- Jesteś podobnie jak Marek Grechuta śpiewającym architektem. W której profesji spełniasz się bardziej?
- Obie profesje są dla mnie ważne.W tej chwili moje życie tak się ułożyło, że więcej czasu poświęcam muzyce, ale o architekturze nie zapomniałem i cały czas mam kontakt z tym zawodem.
- Ponoć żaden z muzyków Zakopowera nie ukończył szkoły muzycznej. Jak się zaczęła Wasza przygoda z muzyką?
- Większość z nas to samoucy. Miałem to szczęście, że wyrosłem na Podhalu, a tam granie jest bardzo popularne i modne. Oprócz tego ukierunkowały mnie tradycje rodzinne, ponieważ mój brat i ojciec zajmowali się muzyką. Podobnie z resztą zespołu.
- Co takiego jest w góralskiej nucie, że już od czasów Skaldów fascynuje młodych muzyków grających dla masowej publiczności?
- Myślę, że ta muzyka jest po prostu prawdziwa. Są w niej zawarte szczere emocje, dlatego ludzie się nią fascynują, poza tym jest NASZA, POLSKA! A to bardzo ważne.

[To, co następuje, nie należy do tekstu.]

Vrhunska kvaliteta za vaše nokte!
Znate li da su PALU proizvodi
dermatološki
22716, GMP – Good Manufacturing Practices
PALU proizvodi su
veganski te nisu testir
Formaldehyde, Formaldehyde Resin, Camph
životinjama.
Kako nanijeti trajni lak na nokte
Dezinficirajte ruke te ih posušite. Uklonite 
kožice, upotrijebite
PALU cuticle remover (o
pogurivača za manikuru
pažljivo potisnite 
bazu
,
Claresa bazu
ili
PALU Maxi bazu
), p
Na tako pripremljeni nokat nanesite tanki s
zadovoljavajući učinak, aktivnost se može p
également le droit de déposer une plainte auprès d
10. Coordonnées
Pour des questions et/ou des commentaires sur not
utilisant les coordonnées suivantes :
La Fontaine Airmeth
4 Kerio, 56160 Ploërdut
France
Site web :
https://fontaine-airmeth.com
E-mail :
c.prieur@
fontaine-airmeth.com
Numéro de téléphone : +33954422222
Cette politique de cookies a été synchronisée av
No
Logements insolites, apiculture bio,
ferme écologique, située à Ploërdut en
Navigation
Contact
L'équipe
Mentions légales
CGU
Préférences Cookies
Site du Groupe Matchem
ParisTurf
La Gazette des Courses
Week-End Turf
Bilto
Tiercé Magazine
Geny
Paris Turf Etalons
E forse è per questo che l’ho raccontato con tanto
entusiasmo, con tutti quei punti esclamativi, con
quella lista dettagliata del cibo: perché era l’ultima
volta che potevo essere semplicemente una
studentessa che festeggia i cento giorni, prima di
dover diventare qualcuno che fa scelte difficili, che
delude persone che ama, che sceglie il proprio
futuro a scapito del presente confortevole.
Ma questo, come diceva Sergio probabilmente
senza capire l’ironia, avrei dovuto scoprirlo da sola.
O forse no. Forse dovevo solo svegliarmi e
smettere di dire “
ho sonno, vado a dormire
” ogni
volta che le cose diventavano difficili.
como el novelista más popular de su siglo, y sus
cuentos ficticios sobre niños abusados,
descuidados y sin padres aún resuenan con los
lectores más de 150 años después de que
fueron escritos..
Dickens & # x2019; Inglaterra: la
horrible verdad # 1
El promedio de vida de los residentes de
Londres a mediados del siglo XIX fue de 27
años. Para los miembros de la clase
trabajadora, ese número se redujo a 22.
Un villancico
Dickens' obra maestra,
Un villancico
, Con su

- Trebunie Tutki mieszali góralski folk i reggae, Psio Crew zrobił fuzję z drum and bassem i raggamuffin, Kapela ze Wsi Warszawa z dubem i elektroniką, a wy z rockiem. Na ile sposobów można grać muzykę gór?
- My nie gramy muzyki gór. To co prezentujemy na scenie, z folkiem ma wspólne tylko niektóre pierwiastki, przede wszystkim nasze dusze są góralskie i to głównie słychać w naszej muzyce. Pojawia się też instrumentarium, które wynieśliśmy z Podhala, takie jak dudy podhalańskie czy instrumenty pasterskie. Dlatego to co gramy zdecydowanie bliższe sjest szeroko pojętej muzyce etnicznej niż przerobionemu folklorowi.
Zakopower wystąpi w Londynie 13 maja.